Hacker News new | ask | show | jobs
by CorneliaKara 3529 days ago
[disclaimer: I work on the Computer Vision API] Good examples! It looks like you were using the Image Captioning operation in the Computer Vision API. I would think that, for the cases where the output was not correct, the API returns a low confidence score; it really depends on your scenarios, but, in my own testing, a caption with <40% confidence score is likely to have incorrect info. Now, to explain what's going on a bit better: the vision models behind the API were trained with a large body of images; you can imagine that coat of arms or images of astronauts weren't very prevalent (while images of giraffes or motorcycles were). We continue to improve the vision models over time, so seeing feedback like this on HN (or StackOverflow, or the User Voice forum on Microsoft.com/cognitive) helps!
1 comments

Thanks for the response Cornelia.

I can see that the Computer Vision API does return some useful information. E.g. it appears to discriminate well between abstract images and photos. I appreciate the inclusion of scores with the returned information.

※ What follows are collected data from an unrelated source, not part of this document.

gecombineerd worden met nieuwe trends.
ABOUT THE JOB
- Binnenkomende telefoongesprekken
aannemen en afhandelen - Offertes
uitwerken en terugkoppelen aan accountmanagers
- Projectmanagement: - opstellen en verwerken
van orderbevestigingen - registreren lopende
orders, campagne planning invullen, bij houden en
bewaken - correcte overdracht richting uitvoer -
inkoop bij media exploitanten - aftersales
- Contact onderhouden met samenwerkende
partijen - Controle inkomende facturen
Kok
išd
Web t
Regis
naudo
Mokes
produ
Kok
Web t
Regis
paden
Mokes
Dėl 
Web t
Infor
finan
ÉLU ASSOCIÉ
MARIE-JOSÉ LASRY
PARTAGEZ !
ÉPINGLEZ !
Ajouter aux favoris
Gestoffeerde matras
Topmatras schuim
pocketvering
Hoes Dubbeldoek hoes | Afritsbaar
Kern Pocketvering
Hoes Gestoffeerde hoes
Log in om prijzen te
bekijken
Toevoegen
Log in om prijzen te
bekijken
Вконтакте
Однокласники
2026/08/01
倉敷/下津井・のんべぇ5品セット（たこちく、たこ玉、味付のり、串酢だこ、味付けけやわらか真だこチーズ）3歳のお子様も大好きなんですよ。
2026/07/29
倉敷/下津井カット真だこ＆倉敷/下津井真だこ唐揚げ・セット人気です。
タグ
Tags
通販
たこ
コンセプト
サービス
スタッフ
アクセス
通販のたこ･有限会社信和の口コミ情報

However, the captioning reliably produces odd results. I Googled, "Italian guy eating pizza." To fit the person verbing a common noun model. This was the first non-cartoon image for me:

https://s-media-cache-ak0.pinimg.com/564x/68/c6/cf/68c6cf87b...

And the caption:

{ "type": 0, "captions": [ { "text": "a man and a woman eating a plate of food", "confidence": 0.44831967045071774 } ] }

The woman in question is, I presume, the small statue of the Virgin Mary stood next to the pizza.

There were also a few things I thought would fail but didn't. E.g. distinguishing preparing food from eating it. This was nice.